_Exercise objective_
Copy every line of the records that includes the word "colour".

_Source data_
[Start of Attachment]
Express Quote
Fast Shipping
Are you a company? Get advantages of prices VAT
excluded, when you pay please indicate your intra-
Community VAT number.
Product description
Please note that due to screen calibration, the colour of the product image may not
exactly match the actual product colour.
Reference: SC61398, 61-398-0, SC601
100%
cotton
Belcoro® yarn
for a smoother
[End of Attachment]
_Answer below_
Please note that due to screen calibration, the colour of the product image may not
exactly match the actual product colour.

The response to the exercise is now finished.